Problem details. Could you quote the records word for word, from the very start through the line that contains "genus: Paspalum", including that line?

Data to use.
<<<<

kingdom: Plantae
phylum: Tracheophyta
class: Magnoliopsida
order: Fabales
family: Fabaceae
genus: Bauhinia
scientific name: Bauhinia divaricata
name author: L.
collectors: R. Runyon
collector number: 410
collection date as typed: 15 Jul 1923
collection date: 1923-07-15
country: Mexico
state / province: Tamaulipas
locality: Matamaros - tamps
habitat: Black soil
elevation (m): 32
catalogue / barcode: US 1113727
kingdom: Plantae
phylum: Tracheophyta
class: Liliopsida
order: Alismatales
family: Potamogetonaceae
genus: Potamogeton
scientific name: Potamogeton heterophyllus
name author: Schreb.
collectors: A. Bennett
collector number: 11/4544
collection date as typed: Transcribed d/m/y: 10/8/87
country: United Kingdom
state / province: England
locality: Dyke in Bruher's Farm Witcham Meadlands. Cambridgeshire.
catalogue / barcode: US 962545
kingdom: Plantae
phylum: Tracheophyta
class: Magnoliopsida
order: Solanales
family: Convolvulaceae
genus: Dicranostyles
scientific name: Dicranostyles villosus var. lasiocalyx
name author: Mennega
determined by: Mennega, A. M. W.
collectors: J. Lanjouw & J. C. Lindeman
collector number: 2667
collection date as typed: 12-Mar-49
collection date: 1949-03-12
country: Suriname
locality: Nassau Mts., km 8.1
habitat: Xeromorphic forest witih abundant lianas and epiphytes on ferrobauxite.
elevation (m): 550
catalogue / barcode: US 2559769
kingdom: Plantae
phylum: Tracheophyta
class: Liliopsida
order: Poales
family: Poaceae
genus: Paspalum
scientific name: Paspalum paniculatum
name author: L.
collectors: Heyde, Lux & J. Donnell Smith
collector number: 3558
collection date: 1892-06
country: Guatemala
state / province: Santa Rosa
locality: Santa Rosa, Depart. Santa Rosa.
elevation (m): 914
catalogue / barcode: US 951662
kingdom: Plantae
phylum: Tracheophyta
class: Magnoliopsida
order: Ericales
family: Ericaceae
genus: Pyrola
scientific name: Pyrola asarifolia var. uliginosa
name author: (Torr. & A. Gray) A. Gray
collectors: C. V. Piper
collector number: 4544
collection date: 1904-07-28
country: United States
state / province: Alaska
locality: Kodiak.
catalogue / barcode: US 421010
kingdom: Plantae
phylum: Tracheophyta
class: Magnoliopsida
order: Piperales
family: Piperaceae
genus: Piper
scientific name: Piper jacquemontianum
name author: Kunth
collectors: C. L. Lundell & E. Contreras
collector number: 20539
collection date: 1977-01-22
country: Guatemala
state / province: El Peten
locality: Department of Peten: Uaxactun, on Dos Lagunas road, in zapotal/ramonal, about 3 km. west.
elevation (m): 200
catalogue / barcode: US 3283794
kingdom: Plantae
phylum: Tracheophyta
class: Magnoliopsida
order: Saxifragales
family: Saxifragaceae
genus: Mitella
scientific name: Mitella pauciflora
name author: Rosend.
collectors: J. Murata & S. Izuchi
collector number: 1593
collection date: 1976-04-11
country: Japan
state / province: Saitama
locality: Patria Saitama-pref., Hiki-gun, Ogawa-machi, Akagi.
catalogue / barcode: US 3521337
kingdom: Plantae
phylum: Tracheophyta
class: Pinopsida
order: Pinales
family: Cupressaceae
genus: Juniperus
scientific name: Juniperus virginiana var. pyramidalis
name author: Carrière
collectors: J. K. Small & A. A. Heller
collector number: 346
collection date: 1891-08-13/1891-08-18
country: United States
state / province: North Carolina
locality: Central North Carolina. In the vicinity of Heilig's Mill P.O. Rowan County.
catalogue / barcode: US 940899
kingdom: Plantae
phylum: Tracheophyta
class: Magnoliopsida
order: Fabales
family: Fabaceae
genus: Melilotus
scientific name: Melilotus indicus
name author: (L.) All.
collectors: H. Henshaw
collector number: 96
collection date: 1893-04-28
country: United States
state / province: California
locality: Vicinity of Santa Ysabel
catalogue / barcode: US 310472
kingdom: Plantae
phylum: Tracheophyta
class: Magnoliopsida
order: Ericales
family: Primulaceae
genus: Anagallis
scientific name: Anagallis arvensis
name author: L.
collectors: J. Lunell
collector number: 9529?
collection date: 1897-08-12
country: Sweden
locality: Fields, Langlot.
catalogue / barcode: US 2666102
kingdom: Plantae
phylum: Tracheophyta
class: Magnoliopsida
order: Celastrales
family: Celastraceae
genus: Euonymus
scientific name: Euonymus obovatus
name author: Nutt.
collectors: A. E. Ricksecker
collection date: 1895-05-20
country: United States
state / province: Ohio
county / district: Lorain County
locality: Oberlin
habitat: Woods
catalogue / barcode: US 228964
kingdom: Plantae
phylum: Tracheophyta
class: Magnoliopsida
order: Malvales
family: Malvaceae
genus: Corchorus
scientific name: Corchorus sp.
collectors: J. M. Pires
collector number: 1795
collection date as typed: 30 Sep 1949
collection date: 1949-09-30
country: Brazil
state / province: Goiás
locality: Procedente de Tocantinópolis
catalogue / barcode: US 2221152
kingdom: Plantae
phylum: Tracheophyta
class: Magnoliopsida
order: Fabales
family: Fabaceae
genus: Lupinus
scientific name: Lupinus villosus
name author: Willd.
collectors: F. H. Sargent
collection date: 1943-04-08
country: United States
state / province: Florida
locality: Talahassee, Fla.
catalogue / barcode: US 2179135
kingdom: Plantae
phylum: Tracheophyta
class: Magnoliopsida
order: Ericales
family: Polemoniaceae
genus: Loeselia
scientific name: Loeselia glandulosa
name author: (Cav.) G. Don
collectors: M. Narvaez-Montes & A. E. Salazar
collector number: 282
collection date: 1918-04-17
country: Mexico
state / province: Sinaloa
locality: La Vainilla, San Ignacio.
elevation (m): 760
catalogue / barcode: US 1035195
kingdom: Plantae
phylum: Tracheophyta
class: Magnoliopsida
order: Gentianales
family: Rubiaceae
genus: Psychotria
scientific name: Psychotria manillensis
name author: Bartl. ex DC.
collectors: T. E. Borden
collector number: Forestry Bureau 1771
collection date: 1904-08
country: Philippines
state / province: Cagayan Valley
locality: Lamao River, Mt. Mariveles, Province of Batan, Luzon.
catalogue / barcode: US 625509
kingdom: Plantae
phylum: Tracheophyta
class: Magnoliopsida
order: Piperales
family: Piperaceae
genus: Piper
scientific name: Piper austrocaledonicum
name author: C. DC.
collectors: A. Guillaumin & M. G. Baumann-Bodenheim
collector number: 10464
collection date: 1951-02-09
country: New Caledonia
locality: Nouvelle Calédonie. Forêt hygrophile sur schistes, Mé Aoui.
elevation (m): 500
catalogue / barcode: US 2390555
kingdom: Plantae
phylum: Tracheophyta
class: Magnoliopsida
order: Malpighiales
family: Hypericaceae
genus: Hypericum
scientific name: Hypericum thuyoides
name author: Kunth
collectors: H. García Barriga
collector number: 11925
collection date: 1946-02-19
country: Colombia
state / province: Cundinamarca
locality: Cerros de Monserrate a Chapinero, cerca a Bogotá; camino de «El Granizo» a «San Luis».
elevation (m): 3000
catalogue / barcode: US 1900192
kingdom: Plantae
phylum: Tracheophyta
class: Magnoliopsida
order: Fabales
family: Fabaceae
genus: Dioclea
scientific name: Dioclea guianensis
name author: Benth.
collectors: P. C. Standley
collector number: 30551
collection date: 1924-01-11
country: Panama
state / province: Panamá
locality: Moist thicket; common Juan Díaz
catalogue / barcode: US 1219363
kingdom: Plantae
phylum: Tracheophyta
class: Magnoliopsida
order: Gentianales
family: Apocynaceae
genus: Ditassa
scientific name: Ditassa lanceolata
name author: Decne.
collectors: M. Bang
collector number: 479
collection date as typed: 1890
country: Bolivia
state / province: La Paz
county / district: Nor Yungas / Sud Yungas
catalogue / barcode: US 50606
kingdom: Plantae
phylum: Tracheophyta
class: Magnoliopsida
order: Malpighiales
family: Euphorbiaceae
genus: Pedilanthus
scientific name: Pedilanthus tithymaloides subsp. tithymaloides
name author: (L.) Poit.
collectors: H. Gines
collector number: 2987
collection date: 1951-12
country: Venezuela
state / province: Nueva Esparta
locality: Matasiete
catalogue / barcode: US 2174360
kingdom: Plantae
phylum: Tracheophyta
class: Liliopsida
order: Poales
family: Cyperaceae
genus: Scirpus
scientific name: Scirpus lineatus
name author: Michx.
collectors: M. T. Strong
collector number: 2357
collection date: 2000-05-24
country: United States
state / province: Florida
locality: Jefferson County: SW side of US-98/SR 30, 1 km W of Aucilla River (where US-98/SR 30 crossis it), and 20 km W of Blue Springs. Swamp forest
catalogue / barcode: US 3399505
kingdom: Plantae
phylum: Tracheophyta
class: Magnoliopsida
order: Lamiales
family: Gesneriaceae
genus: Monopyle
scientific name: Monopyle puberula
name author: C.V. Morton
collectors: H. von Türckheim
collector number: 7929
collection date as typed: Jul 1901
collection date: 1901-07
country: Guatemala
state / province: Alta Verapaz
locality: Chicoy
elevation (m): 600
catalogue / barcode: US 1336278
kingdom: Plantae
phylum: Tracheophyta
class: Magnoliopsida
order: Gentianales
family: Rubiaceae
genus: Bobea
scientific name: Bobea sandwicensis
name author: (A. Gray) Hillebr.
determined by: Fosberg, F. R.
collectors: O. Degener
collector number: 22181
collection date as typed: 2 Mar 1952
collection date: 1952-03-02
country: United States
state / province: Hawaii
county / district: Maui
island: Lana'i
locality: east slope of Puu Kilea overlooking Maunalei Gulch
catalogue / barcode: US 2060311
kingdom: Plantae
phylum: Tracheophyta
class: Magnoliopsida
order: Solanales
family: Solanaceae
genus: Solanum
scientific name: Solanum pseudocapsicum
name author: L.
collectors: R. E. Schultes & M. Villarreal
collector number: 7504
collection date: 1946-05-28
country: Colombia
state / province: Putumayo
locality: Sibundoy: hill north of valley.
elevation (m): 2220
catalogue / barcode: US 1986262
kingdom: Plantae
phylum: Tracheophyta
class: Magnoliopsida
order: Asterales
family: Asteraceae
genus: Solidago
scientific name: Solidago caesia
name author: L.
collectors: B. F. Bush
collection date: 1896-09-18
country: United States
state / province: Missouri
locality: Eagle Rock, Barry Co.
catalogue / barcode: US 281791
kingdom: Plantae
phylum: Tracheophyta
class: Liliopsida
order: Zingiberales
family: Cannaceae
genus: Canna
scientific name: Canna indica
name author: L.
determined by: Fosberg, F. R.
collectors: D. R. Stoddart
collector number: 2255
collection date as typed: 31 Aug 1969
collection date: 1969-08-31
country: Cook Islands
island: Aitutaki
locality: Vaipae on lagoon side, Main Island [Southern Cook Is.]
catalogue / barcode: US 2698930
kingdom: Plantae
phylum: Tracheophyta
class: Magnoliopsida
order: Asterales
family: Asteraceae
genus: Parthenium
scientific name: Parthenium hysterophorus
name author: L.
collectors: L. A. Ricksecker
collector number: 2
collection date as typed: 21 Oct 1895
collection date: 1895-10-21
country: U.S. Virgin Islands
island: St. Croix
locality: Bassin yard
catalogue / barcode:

>>>>

Full response.
kingdom: Plantae
phylum: Tracheophyta
class: Magnoliopsida
order: Fabales
family: Fabaceae
genus: Bauhinia
scientific name: Bauhinia divaricata
name author: L.
collectors: R. Runyon
collector number: 410
collection date as typed: 15 Jul 1923
collection date: 1923-07-15
country: Mexico
state / province: Tamaulipas
locality: Matamaros - tamps
habitat: Black soil
elevation (m): 32
catalogue / barcode: US 1113727
kingdom: Plantae
phylum: Tracheophyta
class: Liliopsida
order: Alismatales
family: Potamogetonaceae
genus: Potamogeton
scientific name: Potamogeton heterophyllus
name author: Schreb.
collectors: A. Bennett
collector number: 11/4544
collection date as typed: Transcribed d/m/y: 10/8/87
country: United Kingdom
state / province: England
locality: Dyke in Bruher's Farm Witcham Meadlands. Cambridgeshire.
catalogue / barcode: US 962545
kingdom: Plantae
phylum: Tracheophyta
class: Magnoliopsida
order: Solanales
family: Convolvulaceae
genus: Dicranostyles
scientific name: Dicranostyles villosus var. lasiocalyx
name author: Mennega
determined by: Mennega, A. M. W.
collectors: J. Lanjouw & J. C. Lindeman
collector number: 2667
collection date as typed: 12-Mar-49
collection date: 1949-03-12
country: Suriname
locality: Nassau Mts., km 8.1
habitat: Xeromorphic forest witih abundant lianas and epiphytes on ferrobauxite.
elevation (m): 550
catalogue / barcode: US 2559769
kingdom: Plantae
phylum: Tracheophyta
class: Liliopsida
order: Poales
family: Poaceae
genus: Paspalum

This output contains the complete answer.